• [ASSIGNMENT 1]:
Answer these questions using the Ayushman Bharat Digital Mission text:
(a) Which agency implements the mission?
(b) With which two other government programs does the program align?
(c) What name did the mission have before it was renamed ABDM?
• [ASSIGNMENT 2]: Write out word for word the part of the Ayushman Bharat Digital Mission text starting at "To achieve this" and ending at "programs to study.".
• [ASSIGNMENT 3]: Turn the paragraph of the Ayushman Bharat Digital Mission text that begins "To achieve this objective" into a short bulleted list that keeps its main facts.

• [SOURCE EXTRACT]:
--- START ---
= Ayushman Bharat Digital Mission =

Government agency in India

The Ayushman Bharat Digital Mission (ABDM) is implemented by the National Health Authority (NHA) an agency of the Government of India. The ABDM aims to develop the backbone necessary to support the integrated digital health infrastructure of the country. It bridges the existing gap amongst different stakeholders of Healthcare ecosystem through digital highways. The Mission aims to create an integrated healthcare system that will link practitioners and patients digitally by giving them access to real-time health records. This will promote prompt and structured healthcare across the country leading to the creation of a national digital health ecosystem that supports universal health coverage in an efficient, accessible, inclusive, affordable, timely and safe manner.

To achieve this objective, digital building blocks in the form of digital public goods in federated architecture are being commissioned. These are based on a wide range of data, information and infrastructure services, duly leveraging open, interoperable, standards-based digital systems that will ensure security, confidentiality and privacy of health-related personal information.

The program aligns with other government programs, including the Aadhaar identification program and the Ayushman Bharat Yojana healthcare program.

==Responses==
Forbes remarked that because of the large population of India any precedent for data management in the NDHM (now renamed as ABDM) would establish a model for other national health programs to study.

Commentators for The Ken criticized the announcement of the program for being very expensive with no publicly stated plan for either allocating money to achieve it nor for sustainably funding it in the longer term.
--- END ---
• [STUDY MATERIAL]:
--- START ---
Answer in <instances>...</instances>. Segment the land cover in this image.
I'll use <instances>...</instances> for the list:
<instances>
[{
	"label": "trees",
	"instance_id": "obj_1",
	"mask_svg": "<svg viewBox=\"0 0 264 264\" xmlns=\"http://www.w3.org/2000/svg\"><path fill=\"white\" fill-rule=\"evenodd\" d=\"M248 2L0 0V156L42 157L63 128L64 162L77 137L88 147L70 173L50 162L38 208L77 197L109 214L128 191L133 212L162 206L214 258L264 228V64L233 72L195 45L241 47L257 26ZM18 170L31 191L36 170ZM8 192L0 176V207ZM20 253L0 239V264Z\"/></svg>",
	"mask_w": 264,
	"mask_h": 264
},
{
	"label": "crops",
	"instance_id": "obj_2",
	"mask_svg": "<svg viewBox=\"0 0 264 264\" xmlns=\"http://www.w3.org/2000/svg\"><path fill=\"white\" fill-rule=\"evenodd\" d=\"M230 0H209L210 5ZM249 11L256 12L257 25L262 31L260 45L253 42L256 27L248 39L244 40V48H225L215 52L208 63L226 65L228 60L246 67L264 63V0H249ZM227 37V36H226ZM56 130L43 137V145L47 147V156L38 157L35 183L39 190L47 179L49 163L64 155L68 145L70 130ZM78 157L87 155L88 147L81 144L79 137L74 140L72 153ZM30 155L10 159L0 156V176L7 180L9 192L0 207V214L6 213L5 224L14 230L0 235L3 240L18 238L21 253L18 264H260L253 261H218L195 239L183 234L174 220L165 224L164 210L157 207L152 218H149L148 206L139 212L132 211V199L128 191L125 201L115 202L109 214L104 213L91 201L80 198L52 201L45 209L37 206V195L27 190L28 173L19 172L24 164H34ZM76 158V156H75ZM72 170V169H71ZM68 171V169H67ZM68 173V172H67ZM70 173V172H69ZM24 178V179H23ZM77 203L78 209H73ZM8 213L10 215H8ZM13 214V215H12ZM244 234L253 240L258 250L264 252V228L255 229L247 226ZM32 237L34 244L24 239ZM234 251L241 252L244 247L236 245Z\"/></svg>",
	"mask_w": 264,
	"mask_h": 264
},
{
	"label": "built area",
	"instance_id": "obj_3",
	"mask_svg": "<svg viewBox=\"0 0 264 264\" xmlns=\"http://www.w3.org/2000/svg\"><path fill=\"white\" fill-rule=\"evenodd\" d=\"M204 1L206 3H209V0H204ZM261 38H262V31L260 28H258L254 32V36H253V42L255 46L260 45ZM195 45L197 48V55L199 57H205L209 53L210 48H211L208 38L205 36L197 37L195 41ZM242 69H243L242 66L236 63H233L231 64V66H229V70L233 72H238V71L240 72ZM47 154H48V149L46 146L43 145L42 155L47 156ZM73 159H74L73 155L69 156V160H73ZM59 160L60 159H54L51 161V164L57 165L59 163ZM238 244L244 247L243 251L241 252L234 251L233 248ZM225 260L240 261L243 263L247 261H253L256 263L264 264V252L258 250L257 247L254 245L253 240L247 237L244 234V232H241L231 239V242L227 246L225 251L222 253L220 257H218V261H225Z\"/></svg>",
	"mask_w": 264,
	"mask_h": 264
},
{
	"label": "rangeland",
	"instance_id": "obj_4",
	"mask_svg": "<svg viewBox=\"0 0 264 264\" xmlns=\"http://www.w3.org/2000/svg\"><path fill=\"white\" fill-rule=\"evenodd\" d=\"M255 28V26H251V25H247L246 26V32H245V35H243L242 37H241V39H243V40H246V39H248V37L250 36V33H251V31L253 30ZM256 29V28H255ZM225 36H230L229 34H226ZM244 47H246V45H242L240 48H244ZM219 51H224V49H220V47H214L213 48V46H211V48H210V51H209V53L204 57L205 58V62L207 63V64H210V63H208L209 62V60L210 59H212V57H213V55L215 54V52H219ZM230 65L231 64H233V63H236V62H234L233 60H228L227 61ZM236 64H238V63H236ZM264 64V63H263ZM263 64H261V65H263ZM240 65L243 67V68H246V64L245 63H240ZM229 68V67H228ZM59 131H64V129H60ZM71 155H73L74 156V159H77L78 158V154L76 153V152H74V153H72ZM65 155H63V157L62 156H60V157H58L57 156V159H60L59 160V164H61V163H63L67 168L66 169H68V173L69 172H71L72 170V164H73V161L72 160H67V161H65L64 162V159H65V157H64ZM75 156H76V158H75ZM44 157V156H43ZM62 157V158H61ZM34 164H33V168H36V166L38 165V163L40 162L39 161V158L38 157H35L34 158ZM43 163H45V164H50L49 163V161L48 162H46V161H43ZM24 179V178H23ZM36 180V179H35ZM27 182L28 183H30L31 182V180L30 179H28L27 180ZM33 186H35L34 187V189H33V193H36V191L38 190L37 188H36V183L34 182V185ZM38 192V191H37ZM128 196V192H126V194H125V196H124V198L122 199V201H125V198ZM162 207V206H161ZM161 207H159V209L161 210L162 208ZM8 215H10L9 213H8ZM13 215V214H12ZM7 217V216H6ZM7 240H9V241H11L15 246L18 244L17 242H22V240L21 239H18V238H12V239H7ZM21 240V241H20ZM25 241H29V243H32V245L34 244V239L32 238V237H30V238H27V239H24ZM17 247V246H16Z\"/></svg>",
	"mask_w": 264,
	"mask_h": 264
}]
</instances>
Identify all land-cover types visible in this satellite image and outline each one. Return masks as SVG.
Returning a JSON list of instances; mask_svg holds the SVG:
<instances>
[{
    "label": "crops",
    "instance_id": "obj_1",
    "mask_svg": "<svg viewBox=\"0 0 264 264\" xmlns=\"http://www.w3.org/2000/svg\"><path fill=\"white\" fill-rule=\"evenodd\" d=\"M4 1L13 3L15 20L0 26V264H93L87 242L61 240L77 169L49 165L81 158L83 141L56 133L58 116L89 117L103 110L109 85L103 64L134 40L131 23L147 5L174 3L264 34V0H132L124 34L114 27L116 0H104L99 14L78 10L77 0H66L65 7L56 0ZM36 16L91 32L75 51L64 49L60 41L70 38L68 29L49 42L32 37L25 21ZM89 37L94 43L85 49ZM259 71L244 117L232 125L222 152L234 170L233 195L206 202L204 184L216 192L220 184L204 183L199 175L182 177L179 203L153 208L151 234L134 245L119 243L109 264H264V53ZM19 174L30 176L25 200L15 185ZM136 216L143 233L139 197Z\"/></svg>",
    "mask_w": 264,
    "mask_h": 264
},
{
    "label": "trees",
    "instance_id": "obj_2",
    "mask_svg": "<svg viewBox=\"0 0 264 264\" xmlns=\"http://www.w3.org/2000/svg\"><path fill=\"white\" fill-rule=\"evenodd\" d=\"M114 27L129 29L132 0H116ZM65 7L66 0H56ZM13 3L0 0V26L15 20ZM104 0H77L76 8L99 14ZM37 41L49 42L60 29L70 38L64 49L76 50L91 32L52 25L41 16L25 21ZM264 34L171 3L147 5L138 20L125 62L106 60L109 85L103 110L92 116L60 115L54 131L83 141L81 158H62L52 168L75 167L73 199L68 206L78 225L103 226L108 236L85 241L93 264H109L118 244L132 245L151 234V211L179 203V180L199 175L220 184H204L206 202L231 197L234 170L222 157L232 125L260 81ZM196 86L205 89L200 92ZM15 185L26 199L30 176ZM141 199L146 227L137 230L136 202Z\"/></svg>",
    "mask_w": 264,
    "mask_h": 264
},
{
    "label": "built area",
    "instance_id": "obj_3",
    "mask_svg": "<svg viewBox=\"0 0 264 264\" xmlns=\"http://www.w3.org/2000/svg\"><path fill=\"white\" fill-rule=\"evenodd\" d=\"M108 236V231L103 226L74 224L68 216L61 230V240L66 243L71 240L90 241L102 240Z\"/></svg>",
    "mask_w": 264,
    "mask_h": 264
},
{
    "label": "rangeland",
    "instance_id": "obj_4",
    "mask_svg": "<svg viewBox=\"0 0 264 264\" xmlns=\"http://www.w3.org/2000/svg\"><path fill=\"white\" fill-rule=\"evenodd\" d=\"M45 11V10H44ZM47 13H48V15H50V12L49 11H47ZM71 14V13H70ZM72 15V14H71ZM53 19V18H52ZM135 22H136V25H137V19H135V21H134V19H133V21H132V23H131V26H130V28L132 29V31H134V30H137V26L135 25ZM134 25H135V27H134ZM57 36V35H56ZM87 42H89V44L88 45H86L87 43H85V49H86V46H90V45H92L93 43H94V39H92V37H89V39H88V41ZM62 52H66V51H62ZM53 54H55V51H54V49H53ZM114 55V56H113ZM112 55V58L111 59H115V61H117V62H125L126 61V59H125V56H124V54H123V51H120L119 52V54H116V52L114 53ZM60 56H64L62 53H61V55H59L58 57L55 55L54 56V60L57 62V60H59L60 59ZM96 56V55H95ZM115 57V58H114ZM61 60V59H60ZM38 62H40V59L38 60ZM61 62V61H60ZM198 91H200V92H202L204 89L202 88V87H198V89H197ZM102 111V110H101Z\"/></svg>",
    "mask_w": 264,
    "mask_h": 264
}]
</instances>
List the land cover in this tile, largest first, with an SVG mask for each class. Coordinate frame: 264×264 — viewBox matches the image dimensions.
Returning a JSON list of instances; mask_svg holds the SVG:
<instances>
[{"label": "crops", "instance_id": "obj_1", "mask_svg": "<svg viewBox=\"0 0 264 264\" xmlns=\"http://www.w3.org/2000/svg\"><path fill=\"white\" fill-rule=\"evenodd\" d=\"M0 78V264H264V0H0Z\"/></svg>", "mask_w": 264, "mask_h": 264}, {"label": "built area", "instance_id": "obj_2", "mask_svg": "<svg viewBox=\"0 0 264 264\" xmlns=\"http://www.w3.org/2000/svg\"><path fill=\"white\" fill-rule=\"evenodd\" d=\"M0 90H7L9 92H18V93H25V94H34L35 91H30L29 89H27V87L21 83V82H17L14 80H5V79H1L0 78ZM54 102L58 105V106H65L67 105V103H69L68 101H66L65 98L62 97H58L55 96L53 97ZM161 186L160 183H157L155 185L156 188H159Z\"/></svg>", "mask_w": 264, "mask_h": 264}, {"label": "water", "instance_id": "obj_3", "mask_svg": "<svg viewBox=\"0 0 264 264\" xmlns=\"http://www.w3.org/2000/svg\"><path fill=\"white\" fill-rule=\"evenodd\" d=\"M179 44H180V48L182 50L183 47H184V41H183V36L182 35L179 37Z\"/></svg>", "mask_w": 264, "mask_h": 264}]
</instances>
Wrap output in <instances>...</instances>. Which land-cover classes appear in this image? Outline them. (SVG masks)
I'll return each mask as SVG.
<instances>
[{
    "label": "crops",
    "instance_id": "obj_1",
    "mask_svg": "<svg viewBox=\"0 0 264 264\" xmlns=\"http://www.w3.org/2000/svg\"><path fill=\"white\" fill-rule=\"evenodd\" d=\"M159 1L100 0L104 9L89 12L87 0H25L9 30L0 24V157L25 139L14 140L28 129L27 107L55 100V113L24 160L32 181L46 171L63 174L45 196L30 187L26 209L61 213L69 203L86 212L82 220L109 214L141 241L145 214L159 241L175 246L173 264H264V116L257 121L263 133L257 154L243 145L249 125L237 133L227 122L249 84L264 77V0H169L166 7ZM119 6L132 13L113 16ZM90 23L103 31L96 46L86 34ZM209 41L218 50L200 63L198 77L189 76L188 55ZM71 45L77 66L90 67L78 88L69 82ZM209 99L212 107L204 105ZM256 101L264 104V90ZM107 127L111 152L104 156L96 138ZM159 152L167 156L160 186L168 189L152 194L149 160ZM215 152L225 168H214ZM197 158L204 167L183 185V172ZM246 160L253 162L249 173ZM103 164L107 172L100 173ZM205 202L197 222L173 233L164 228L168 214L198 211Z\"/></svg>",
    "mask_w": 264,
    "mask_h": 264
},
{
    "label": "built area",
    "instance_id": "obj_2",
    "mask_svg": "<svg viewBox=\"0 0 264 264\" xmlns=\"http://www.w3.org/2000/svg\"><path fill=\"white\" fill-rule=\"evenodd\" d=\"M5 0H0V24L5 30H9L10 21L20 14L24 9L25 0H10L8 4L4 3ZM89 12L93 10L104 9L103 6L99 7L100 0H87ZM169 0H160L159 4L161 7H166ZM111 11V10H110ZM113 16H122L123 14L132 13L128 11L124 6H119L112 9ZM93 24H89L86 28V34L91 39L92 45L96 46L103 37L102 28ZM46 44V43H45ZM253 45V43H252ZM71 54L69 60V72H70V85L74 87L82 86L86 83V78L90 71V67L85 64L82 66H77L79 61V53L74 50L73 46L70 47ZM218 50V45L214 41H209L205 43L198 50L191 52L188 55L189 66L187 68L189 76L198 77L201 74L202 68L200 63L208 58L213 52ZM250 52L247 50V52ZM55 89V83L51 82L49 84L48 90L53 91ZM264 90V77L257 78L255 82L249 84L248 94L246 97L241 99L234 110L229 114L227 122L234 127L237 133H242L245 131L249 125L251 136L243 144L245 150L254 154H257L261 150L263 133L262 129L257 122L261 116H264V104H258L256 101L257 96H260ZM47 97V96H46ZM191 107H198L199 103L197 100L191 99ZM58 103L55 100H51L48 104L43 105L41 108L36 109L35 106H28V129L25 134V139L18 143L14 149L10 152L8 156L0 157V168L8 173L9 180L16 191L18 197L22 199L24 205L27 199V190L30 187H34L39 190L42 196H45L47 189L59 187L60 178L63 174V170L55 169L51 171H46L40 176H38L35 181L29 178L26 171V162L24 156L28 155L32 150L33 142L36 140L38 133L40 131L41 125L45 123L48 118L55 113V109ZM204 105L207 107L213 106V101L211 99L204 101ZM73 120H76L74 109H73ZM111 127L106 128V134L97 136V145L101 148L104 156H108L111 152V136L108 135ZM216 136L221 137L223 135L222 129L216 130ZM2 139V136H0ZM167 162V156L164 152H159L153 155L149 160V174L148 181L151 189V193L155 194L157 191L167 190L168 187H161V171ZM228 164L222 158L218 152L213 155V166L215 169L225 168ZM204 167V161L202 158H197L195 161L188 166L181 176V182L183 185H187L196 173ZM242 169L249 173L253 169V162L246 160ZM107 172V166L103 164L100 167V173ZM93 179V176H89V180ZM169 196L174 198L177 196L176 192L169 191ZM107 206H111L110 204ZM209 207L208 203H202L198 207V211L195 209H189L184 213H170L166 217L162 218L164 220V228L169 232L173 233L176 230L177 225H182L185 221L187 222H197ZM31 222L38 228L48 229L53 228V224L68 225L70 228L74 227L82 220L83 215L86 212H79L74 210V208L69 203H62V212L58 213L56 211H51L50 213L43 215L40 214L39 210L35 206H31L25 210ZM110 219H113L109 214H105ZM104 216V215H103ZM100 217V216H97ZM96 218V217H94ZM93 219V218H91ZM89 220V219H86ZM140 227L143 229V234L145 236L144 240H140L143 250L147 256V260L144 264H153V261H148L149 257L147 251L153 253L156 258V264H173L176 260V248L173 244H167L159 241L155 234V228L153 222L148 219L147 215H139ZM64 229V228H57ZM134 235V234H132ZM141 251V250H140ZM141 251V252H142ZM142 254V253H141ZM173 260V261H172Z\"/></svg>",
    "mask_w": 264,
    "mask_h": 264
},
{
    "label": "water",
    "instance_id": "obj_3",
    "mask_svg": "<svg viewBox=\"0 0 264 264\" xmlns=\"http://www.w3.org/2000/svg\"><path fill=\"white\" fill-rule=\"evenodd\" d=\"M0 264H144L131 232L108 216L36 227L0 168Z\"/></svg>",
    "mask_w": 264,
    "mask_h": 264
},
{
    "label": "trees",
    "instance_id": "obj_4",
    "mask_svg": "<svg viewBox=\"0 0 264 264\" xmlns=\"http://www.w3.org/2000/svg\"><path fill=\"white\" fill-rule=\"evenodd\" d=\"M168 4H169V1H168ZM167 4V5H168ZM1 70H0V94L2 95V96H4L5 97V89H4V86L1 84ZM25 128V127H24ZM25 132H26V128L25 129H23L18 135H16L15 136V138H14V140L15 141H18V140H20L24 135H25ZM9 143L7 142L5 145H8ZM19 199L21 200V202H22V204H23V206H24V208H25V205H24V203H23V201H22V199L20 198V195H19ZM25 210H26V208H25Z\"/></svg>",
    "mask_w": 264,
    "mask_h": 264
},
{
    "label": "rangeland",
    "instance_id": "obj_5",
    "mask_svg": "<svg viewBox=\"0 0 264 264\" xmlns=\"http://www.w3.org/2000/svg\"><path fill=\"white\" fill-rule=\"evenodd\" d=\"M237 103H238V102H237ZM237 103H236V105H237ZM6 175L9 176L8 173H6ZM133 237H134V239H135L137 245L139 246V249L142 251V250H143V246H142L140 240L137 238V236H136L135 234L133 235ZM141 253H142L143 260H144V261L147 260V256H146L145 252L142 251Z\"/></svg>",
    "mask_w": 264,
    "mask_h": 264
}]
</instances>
--- END ---
• [WRITTEN ANSWER 1]:
(a) The National Health Authority (NHA), an agency of the Government of India.
(b) The Aadhaar identification program and the Ayushman Bharat Yojana healthcare program.
(c) NDHM.

• [WRITTEN ANSWER 2]:
To achieve this objective, digital building blocks in the form of digital public goods in federated architecture are being commissioned. These are based on a wide range of data, information and infrastructure services, duly leveraging open, interoperable, standards-based digital systems that will ensure security, confidentiality and privacy of health-related personal information.

The program aligns with other government programs, including the Aadhaar identification program and the Ayushman Bharat Yojana healthcare program.

==Responses==
Forbes remarked that because of the large population of India any precedent for data management in the NDHM (now renamed as ABDM) would establish a model for other national health programs to study.

• [WRITTEN ANSWER 3]:
- Digital building blocks are being commissioned as digital public goods in a federated architecture.
- They draw on a wide range of data, information and infrastructure services.
- They use open, interoperable, standards-based digital systems.
- These systems are meant to ensure the security, confidentiality and privacy of health-related personal information.